> [WHAT TO WORK ON]
Count the lines in the entries below that mention the string "protein", then write that number by itself.

> [DATA LISTING]
Content starts
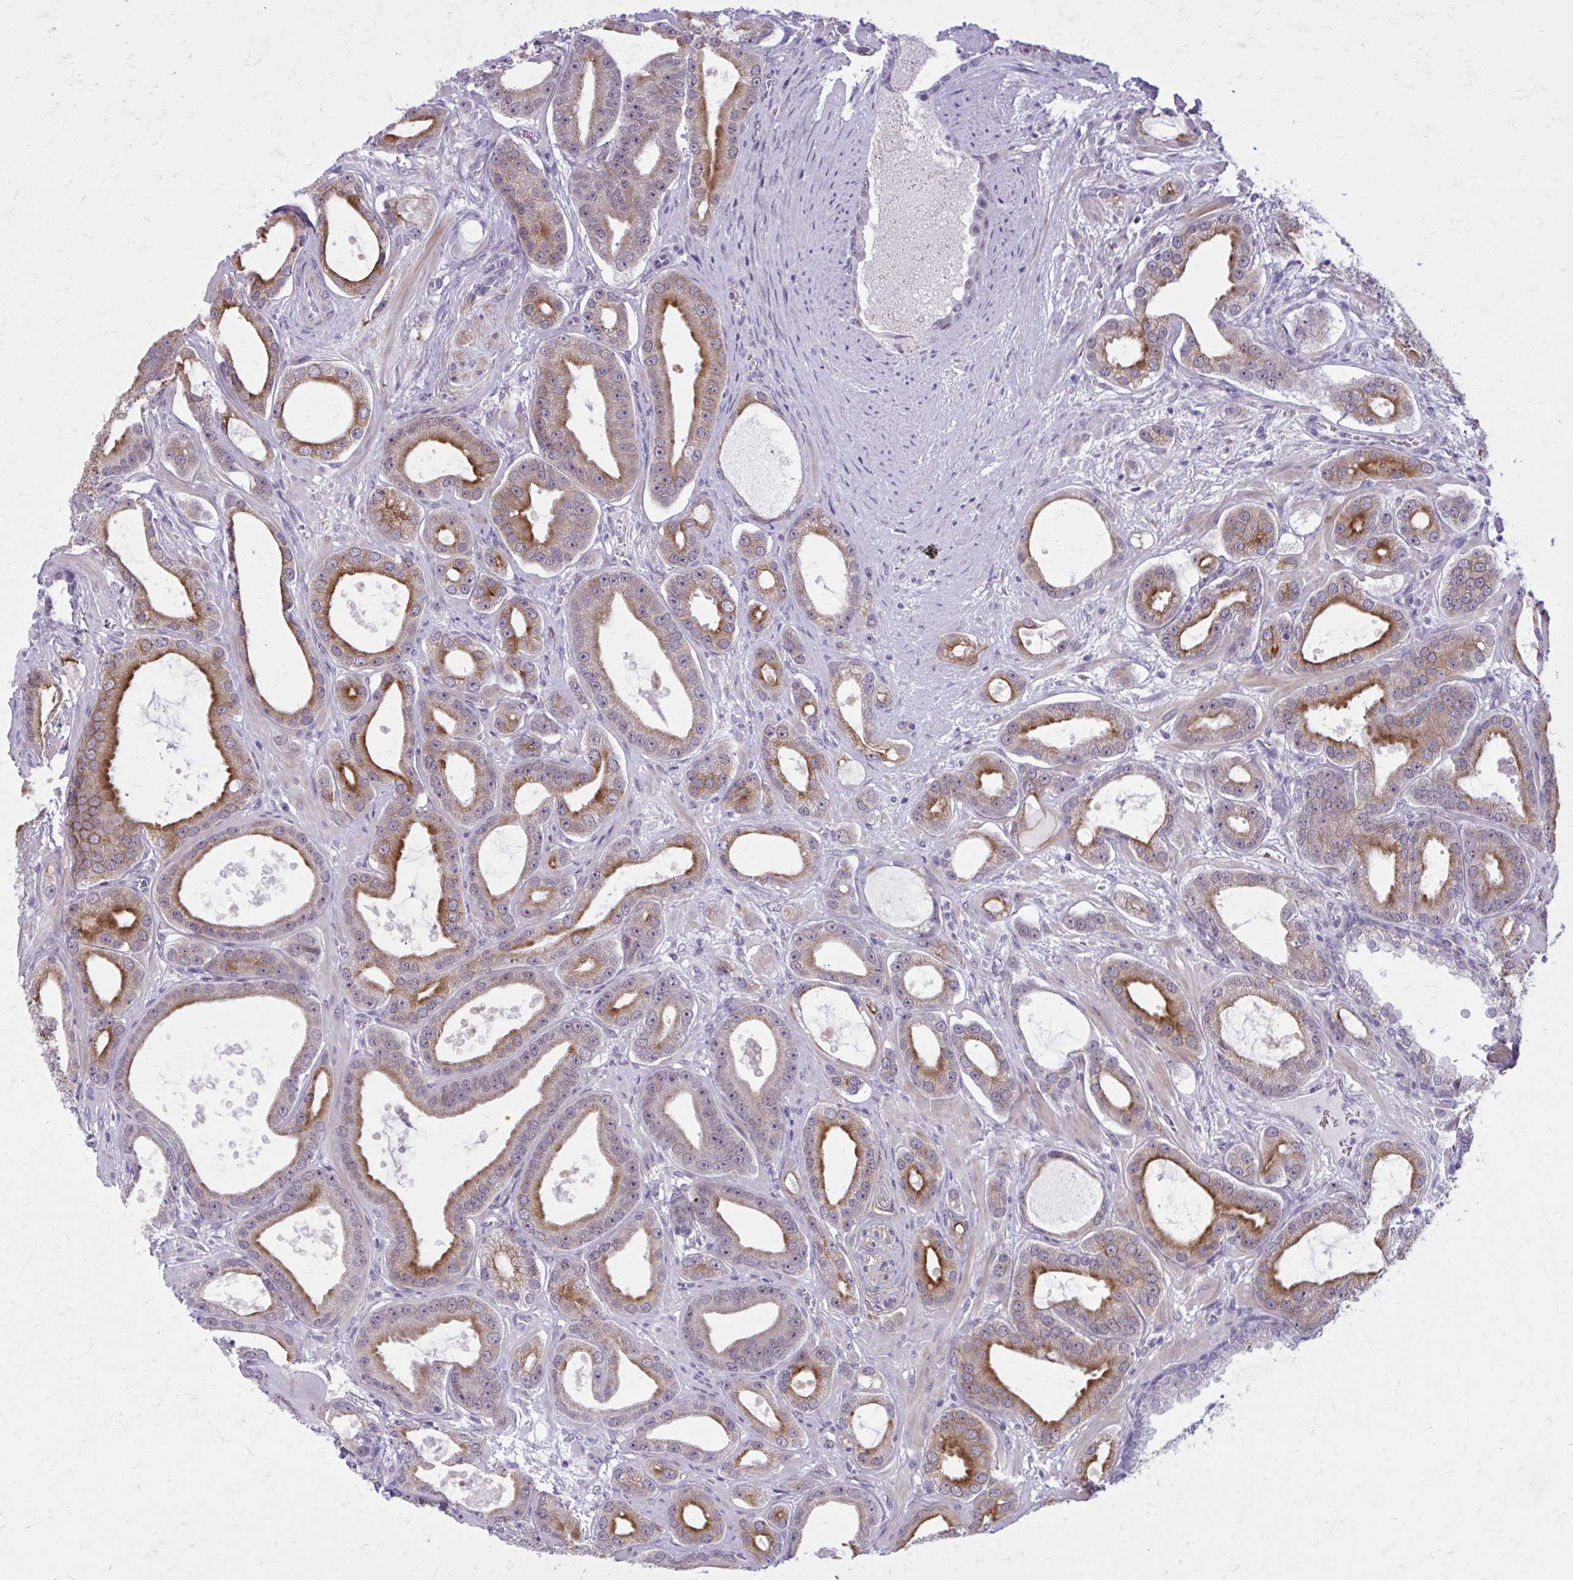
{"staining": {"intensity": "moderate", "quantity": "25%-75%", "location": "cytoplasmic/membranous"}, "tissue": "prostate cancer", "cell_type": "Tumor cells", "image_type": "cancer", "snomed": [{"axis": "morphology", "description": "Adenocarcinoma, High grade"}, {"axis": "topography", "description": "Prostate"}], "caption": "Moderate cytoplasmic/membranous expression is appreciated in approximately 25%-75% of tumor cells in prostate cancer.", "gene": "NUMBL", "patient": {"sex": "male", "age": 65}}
Content ends
Content starts
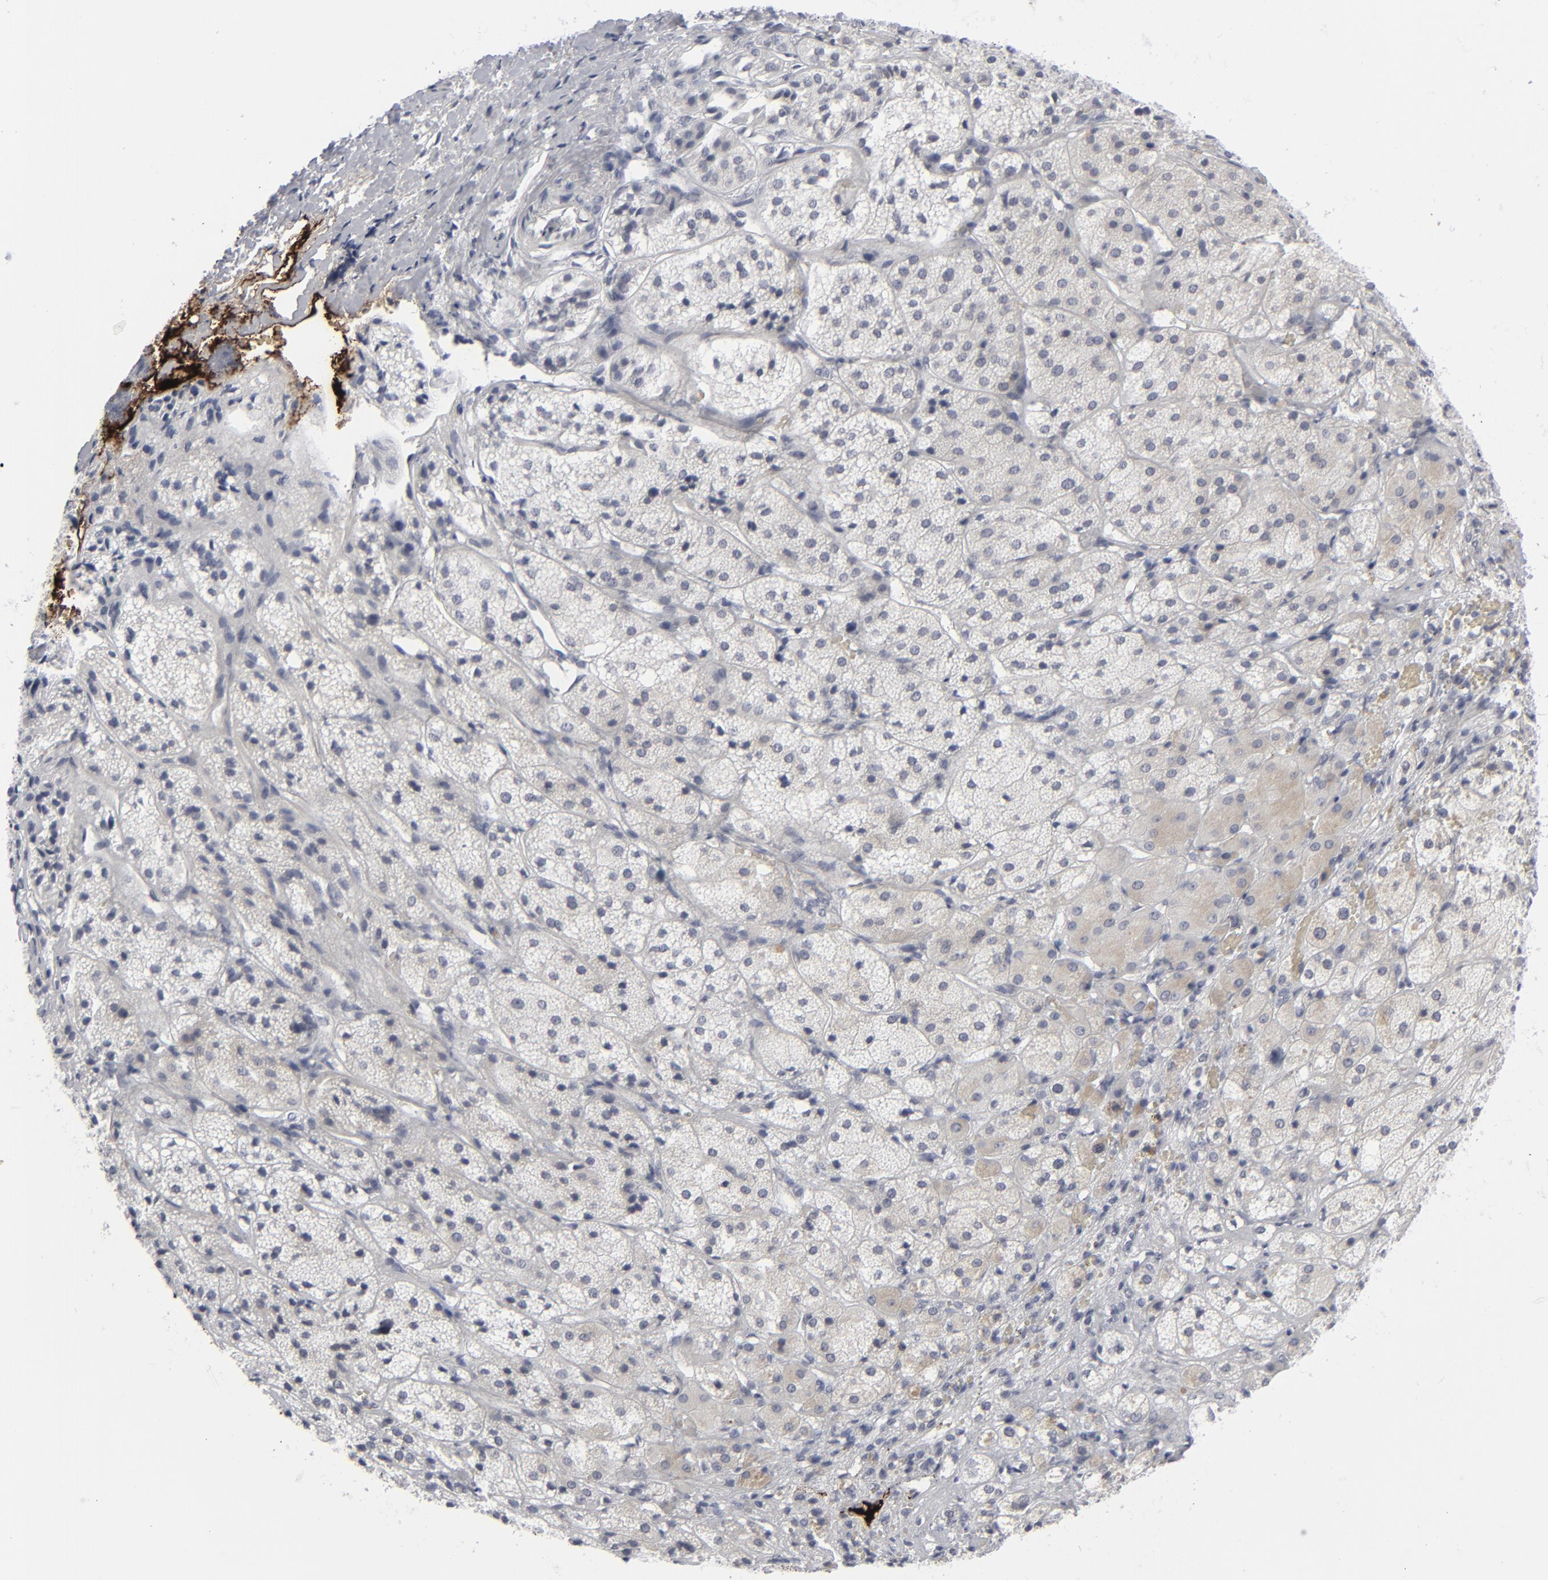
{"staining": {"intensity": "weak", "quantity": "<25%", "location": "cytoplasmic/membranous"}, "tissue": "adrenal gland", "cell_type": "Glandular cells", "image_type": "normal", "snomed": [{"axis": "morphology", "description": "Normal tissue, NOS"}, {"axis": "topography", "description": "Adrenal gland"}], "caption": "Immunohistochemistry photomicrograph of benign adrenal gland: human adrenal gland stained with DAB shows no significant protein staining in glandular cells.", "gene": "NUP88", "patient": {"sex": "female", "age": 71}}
Content ends
Content starts
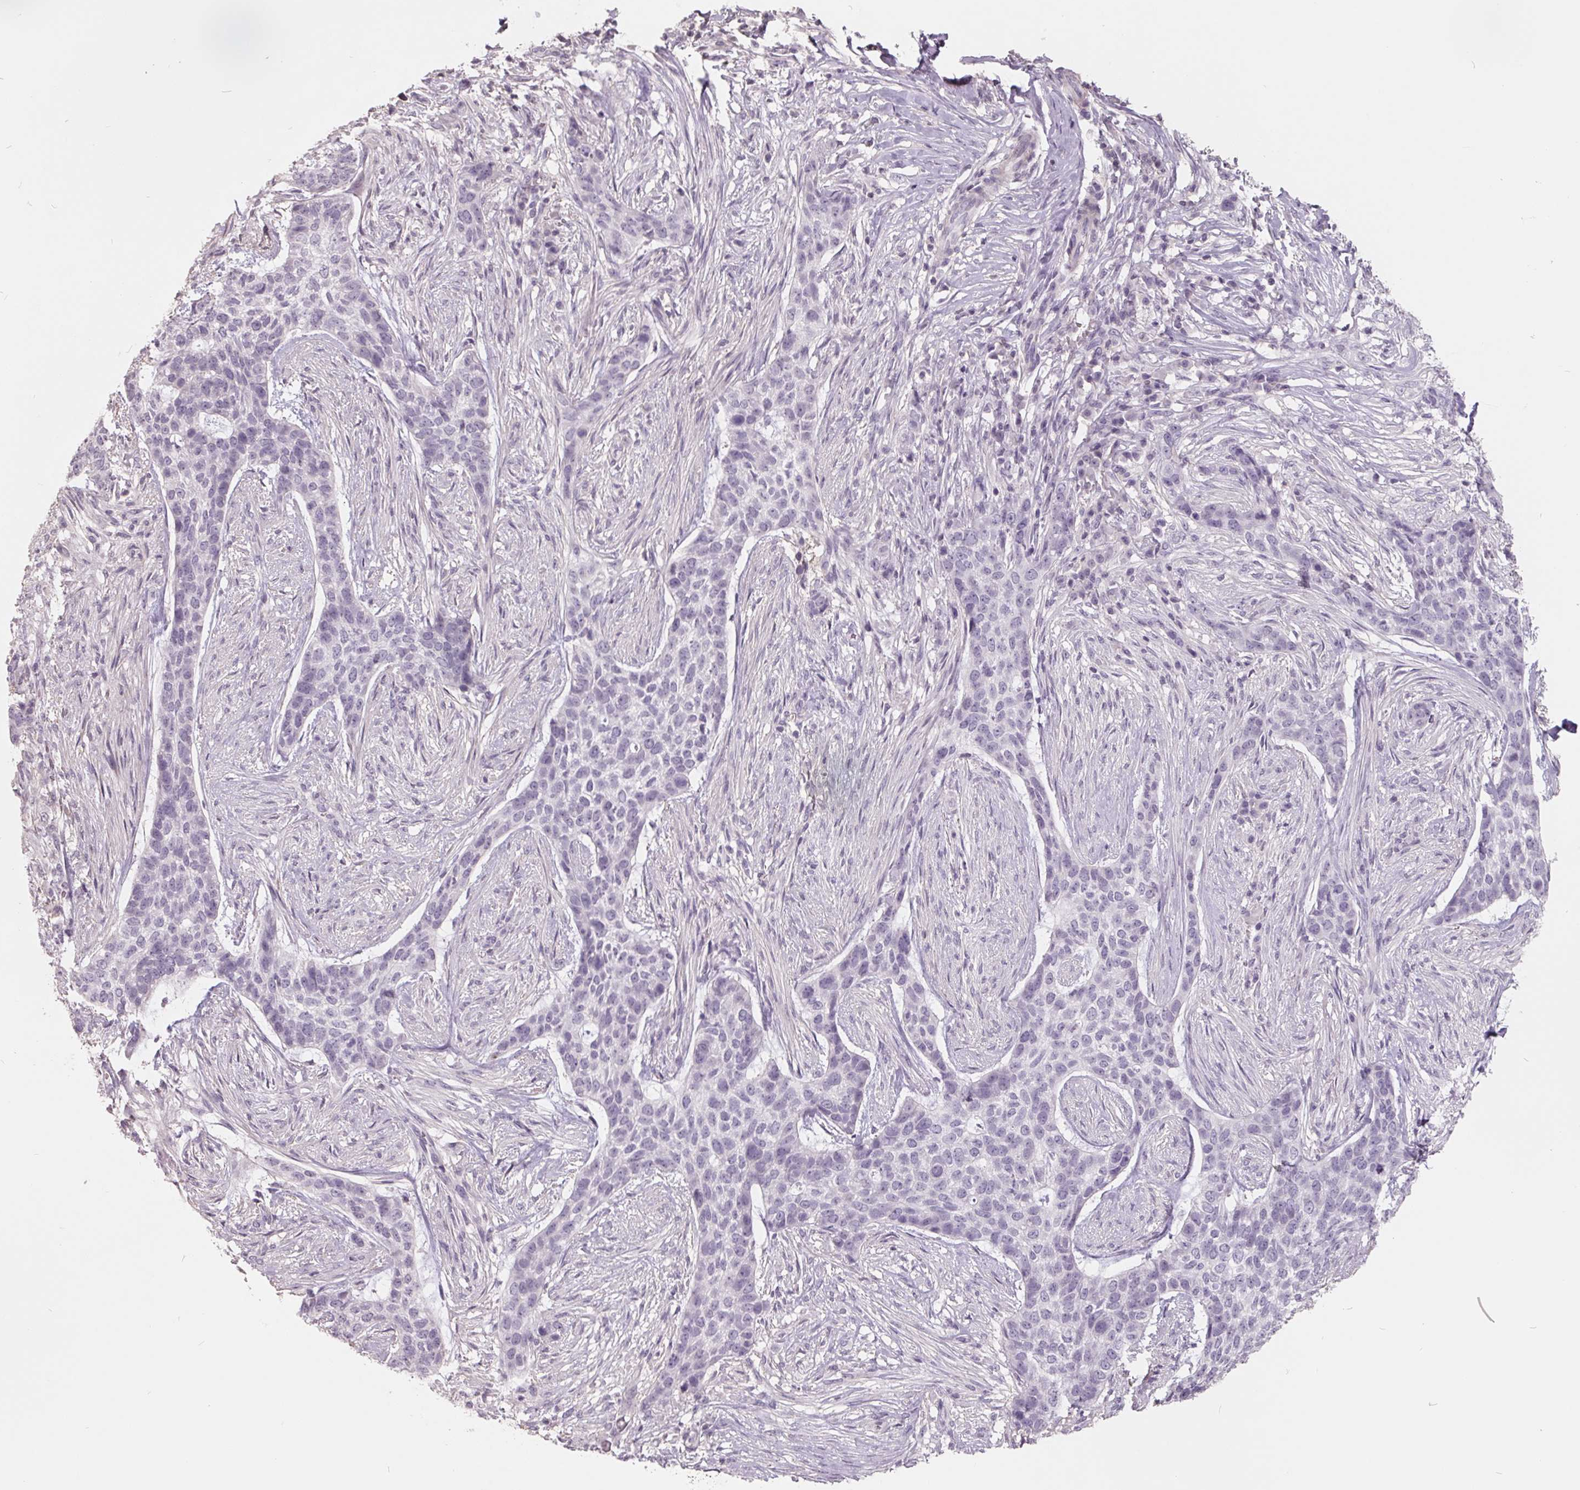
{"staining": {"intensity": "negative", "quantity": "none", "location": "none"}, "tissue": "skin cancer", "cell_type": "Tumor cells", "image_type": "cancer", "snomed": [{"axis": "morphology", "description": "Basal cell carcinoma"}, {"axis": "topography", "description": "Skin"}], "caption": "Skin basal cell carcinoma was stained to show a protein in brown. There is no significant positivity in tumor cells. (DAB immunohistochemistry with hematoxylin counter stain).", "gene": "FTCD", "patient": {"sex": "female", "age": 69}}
Content ends
> [ANSWER TO THIS EXERCISE]
2